WHAT TO WORK ON:
• A. Translate this sentence from the Gradle issue discussion into Spanish: "I’d prefer to have a little bit more evidence before we make the change."
• B. From the Gradle issue discussion, quote the text starting with "Maven-publish plugin publishes" and going on through "a timestamped version.".

PASSAGE FOR REVIEW:
┄┄┄┄┄┄┄┄┄┄

Maven-publish plugin publishes snapshot versions to mavenLocal using setUnique(true)

From this posting: http://forums.gradle.org/gradle/topics/maven_uniqueversion_for_publishing

The PublishToMavenLocal task uses the default CustomDeployTask created by AntTaskBackedMavenPublisher which sets uniqueVersion = true. This is incorrect for publishing to mavenLocal:

As per: https://cwiki.apache.org/MAVEN/maven-3x-compatibility-notes.html#Maven3.xCompatibilityNotes-NonuniqueSnapshotDeployments

Non-unique Snapshot Deployments The setting false for a distribution repository has no effect in version 3.x, snapshot artifacts will always be deployed using a timestamped version.

The uniqueVersion settings only has no effect for a ‘distribution repository’ which I don’t believe applies to mavenLocal().

Is there any way you could verify this with Maven? I think you’re right, but there’s a bit of room for interpretation in their language.

I’d prefer to have a little bit more evidence before we make the change.

I’ve raised GRADLE-2762 in the expectation that you’ll prove to be right on this.

┄┄┄┄┄┄┄┄┄┄

INFORMATION GIVEN:
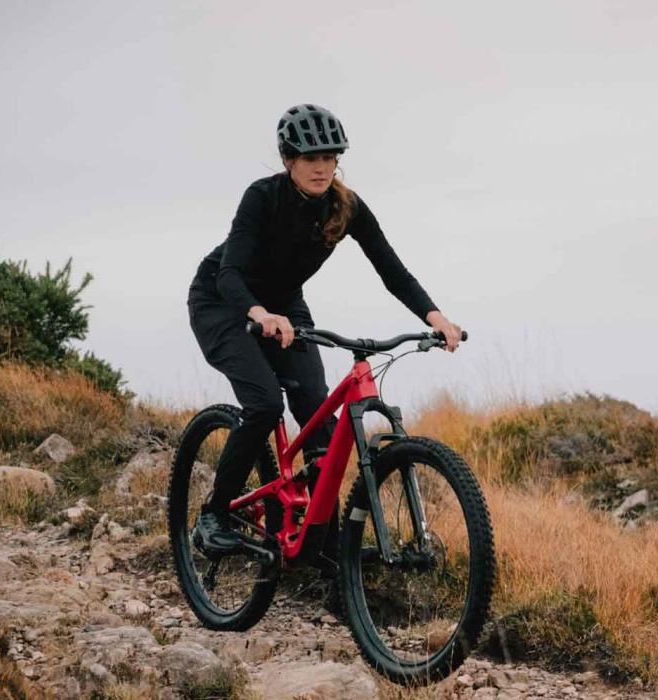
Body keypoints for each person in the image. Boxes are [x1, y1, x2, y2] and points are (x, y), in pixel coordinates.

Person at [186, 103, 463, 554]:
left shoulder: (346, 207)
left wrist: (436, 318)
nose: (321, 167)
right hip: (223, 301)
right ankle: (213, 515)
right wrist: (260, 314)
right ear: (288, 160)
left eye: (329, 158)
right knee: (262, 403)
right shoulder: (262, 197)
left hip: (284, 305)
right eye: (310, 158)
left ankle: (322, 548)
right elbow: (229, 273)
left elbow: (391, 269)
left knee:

┄┄┄┄┄┄┄┄┄┄

RESPONSES PER TASK:
• A. Preferiría tener un poco más de evidencia antes de hacer el cambio.

• B.
Maven-publish plugin publishes snapshot versions to mavenLocal using setUnique(true)

From this posting: http://forums.gradle.org/gradle/topics/maven_uniqueversion_for_publishing

The PublishToMavenLocal task uses the default CustomDeployTask created by AntTaskBackedMavenPublisher which sets uniqueVersion = true. This is incorrect for publishing to mavenLocal:

As per: https://cwiki.apache.org/MAVEN/maven-3x-compatibility-notes.html#Maven3.xCompatibilityNotes-NonuniqueSnapshotDeployments

Non-unique Snapshot Deployments The setting false for a distribution repository has no effect in version 3.x, snapshot artifacts will always be deployed using a timestamped version.